Heat a large heavy-bottomed pot (I used my Dutch oven) over high heat for 2 minutes. Add the olive oil, rosemary and pepper flakes. When they start to sizzle, add the onion, fennel, carrot, celery, garlic, thyme, parsley, bay leaf, peppercorns and salt.
Saute the vegetables for 8 to 10 minutes, stirring often, until they begin to caramelize. Add the tomatoes and cook for 5 minutes.
Add the water, bring to a boil and simmer until the vegetables are soft, about 10 minutes. Puree with an immersion blender, or in a regular blender in batches. Strain with a fine mesh strainer, and cool completely.
2. Make the pistou.
This is the first time I've made a pesto/pistou with a mortar and pestle rather than in my Magic Bullet, and I think it really made a difference in the texture and the releasing of the herbs' flavors, and the rustic look of it was also quite appealing. More work, yes, but worth it.
Pound the garlic in a mortar with the salt until it forms a paste, then transfer it to a small bowl. Don't worry about getting every last bit out--it'll all get mixed together eventually. Pound the basil until it turns into a paste, then add it to the bowl with the garlic. Add the olive oil to the basil and garlic. Pound the parsley and add it to the bowl, then crush the pine nuts up a bit and add them. Stir it up and taste for seasoning.
3. Make the croutons.
Heat the oven to 350F. Toss the bread with a few glugs of olive oil and the Parmigiano, then spread in a single layer on a baking sheet. Bake until golden and crispy on the outside, but still chewy on the inside, 10 to 15 minutes. Yum. I'm wanting seconds.
4. Put it all together and eat it with respect for the wonder that it is.
Heat 2 tablespoons olive oil in a medium saute pan over high heat. Add the onion, and cook until translucent.
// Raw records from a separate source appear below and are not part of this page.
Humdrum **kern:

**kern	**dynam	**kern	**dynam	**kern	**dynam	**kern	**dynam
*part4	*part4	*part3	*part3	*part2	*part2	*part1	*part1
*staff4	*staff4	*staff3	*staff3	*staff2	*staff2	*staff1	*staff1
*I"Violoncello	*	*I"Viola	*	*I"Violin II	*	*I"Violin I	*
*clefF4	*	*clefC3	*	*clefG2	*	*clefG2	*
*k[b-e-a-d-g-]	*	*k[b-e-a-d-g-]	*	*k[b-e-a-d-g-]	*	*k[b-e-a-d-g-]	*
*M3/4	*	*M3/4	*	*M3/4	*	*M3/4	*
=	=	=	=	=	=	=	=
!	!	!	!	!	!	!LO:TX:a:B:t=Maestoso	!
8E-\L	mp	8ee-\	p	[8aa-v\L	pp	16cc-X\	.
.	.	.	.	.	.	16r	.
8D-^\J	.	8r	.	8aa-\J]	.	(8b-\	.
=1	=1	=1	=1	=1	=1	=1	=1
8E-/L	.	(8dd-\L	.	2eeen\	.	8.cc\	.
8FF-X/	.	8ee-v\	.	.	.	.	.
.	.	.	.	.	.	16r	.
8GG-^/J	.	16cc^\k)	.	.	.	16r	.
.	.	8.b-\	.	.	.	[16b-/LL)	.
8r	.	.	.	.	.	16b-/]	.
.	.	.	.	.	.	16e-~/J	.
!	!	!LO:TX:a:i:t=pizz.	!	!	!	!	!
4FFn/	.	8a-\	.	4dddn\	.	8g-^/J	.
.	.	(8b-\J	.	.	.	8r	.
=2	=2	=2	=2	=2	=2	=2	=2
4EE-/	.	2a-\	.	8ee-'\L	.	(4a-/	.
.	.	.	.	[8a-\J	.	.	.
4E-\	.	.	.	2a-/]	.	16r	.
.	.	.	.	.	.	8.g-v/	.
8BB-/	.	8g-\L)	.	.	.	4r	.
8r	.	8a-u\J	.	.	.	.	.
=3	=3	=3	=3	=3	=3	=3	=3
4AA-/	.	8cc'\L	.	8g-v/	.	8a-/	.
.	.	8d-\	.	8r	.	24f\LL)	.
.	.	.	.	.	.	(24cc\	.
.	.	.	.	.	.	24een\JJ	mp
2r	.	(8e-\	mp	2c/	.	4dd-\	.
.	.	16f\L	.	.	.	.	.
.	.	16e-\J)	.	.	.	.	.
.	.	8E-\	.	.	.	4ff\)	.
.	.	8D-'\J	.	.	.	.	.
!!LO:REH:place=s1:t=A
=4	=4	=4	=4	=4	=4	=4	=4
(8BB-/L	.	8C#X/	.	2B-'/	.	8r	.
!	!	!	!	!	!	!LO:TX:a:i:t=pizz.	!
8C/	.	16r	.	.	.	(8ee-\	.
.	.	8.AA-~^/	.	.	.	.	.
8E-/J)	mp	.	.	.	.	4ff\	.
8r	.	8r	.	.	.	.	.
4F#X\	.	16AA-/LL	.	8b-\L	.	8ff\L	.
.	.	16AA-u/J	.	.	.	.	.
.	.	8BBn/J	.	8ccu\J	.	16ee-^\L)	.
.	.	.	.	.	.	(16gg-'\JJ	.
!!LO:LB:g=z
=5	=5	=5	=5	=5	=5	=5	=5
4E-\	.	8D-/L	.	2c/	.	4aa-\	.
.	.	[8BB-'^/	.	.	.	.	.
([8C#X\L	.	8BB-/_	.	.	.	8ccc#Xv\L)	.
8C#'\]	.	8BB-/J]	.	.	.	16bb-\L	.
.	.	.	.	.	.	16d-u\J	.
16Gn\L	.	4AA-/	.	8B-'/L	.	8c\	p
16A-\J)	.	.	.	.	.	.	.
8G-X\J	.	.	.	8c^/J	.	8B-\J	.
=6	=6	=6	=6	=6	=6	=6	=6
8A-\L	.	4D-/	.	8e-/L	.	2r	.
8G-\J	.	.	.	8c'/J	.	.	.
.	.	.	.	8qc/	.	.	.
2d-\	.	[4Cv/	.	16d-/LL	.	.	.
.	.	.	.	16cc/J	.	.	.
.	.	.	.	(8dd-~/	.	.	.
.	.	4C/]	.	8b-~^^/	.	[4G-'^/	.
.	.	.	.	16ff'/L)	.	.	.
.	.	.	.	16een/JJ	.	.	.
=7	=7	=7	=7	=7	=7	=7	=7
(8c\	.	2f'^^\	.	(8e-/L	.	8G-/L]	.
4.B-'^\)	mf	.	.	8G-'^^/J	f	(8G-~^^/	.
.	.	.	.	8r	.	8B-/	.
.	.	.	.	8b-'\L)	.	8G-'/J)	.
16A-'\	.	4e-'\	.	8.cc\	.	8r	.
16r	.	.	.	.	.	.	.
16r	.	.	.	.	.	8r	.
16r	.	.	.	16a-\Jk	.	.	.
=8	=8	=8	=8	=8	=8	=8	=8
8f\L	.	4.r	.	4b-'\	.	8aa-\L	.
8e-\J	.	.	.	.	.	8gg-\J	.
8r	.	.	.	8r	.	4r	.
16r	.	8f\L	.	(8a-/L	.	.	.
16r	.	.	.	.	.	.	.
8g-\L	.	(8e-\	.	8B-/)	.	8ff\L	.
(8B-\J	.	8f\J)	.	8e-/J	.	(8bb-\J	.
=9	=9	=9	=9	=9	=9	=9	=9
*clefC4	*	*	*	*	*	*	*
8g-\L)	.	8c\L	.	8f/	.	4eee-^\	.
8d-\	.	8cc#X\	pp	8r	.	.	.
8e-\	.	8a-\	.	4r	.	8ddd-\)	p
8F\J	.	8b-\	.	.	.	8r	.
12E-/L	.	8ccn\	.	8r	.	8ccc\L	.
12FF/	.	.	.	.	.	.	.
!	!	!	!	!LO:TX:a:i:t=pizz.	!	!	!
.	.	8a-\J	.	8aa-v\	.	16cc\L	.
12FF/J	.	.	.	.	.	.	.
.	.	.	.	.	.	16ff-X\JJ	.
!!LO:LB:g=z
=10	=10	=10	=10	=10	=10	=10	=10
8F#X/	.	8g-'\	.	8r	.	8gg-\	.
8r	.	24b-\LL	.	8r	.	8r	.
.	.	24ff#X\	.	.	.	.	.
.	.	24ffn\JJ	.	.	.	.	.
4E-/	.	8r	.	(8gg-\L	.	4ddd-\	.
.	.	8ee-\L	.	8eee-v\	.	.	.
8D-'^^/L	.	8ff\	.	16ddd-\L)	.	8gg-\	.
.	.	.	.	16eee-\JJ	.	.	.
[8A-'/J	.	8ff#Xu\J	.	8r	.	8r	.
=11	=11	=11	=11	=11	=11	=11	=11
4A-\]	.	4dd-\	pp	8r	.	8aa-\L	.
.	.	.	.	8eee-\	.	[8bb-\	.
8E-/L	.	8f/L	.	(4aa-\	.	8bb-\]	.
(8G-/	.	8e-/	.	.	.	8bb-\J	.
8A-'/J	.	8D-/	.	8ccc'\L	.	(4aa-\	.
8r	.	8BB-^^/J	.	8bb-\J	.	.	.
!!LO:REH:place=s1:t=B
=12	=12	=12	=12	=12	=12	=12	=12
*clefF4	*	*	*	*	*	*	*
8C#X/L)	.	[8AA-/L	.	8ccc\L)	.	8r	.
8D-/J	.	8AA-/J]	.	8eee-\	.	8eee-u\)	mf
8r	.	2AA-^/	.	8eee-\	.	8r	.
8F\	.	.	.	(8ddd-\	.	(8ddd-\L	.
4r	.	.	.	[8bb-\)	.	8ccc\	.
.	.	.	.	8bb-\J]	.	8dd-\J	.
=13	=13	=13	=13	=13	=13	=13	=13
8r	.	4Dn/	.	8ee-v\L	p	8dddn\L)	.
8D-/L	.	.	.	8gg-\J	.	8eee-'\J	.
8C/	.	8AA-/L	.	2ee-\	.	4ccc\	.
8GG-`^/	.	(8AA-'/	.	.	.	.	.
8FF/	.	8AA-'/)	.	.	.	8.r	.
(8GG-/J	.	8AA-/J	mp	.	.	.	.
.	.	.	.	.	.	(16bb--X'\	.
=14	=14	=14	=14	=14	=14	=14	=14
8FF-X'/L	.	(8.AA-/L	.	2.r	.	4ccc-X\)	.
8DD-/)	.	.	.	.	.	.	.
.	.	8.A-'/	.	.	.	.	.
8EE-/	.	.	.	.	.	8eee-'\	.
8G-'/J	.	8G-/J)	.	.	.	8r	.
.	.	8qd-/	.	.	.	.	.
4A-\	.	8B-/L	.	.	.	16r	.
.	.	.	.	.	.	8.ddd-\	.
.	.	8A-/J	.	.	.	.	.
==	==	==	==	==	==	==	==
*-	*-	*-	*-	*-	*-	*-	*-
Add the fennel, thyme, salt and pepper, and cook until tender, 1 to 2 minutes. Remove to a plate and cool.
Return the pan to the stove, add 2 tablespoons olive oil and saute the zucchini over high heat for 1 to 2 minutes. Remove to a plate and cool.
Place green beans in the broth, then heat to boiling. Add all other cooked vegetables and simmer for about 10 minutes. Add baby spinach and stir until wilted.
Heat the soup to boiling. Stir in the baby spinach. Ladle the soup into bowls and garnish each with a spoonful of pistou and a handful of croutons.
Serve the soup with a few croutons and a spoonful of pistou on top.